Task instructions ▸
Extract each line holding the word "Website" from the entries.

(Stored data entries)
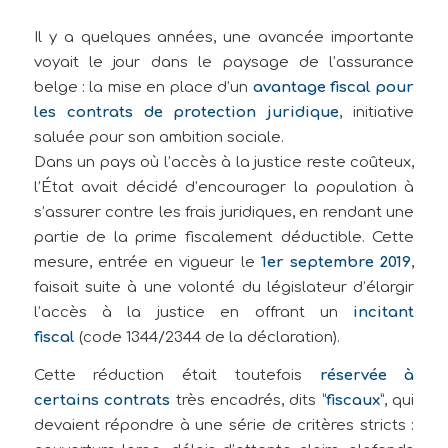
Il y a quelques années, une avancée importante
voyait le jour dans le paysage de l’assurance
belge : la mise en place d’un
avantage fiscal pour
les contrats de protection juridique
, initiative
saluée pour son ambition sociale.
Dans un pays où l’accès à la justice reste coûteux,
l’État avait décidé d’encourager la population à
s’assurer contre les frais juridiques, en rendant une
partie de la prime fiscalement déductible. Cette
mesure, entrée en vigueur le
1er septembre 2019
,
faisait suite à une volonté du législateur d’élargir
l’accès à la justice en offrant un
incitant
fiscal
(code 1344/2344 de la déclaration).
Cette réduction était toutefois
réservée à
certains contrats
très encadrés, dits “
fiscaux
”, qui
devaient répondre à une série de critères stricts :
--
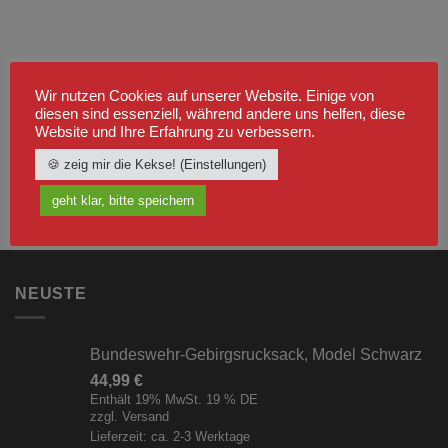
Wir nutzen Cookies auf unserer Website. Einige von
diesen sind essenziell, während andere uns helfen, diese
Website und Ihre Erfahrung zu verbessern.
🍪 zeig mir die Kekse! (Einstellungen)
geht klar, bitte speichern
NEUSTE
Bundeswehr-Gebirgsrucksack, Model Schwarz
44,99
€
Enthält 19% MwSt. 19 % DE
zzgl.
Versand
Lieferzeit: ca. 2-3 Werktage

Answer for this exercise ▸
Wir nutzen Cookies auf unserer Website. Einige von
Website und Ihre Erfahrung zu verbessern.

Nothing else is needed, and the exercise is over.